### Work item
In the entries below, tally the lines that contain the string "knee", then state that number alone.

### Records shown
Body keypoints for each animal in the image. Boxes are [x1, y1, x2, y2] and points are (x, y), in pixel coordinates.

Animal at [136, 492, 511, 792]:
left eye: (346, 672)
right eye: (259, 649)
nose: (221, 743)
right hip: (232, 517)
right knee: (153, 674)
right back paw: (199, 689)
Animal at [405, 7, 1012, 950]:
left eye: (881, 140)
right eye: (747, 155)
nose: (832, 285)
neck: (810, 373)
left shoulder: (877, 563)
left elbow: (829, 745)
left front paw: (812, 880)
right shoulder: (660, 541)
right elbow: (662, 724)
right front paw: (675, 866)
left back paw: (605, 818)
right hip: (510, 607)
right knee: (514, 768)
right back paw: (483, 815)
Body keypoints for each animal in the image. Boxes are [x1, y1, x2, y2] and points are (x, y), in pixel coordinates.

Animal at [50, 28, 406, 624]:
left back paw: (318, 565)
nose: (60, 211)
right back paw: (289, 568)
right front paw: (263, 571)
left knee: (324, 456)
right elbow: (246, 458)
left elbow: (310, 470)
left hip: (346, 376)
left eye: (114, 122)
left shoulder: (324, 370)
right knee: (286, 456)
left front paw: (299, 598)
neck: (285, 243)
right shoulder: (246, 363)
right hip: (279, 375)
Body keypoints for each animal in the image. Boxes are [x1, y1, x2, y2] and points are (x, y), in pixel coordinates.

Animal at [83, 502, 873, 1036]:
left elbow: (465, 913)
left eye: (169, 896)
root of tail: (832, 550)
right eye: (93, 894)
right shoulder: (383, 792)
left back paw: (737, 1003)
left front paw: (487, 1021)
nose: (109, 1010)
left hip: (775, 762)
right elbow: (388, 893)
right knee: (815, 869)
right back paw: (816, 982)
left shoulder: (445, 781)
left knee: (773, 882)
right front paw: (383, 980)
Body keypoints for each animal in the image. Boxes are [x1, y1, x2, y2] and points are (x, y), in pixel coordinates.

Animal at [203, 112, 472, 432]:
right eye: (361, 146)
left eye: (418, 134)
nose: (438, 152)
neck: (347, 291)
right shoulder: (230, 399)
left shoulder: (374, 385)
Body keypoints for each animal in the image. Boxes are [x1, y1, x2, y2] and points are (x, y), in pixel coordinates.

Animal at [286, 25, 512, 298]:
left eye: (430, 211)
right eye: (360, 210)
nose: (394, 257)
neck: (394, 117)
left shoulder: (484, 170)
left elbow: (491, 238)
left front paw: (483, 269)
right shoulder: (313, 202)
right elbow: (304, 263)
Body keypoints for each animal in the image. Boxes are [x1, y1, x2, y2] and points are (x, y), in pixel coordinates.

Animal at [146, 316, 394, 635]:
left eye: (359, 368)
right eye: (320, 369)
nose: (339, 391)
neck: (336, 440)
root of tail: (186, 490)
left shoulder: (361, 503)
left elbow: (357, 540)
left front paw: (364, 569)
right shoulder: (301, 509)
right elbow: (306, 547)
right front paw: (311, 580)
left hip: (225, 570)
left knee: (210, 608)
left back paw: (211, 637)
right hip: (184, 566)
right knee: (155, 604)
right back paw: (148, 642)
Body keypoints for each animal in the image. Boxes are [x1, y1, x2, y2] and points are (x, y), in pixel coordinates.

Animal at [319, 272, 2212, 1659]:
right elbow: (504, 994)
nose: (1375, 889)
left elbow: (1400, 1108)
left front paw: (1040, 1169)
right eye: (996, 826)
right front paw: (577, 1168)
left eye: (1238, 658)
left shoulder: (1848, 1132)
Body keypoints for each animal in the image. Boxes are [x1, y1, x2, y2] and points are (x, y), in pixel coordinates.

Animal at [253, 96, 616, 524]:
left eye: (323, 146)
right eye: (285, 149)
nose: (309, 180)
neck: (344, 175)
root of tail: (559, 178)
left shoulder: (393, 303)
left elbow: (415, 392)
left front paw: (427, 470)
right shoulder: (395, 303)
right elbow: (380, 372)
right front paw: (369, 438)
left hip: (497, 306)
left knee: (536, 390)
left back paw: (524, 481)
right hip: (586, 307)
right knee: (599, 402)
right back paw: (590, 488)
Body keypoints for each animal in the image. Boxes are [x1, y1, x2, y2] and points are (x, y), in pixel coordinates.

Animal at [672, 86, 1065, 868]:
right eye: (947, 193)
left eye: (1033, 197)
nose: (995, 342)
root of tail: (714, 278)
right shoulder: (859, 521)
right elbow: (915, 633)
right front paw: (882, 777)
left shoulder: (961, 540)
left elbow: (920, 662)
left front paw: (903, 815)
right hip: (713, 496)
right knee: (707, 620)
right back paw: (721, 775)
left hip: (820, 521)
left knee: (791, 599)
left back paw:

### Solution for this exercise
12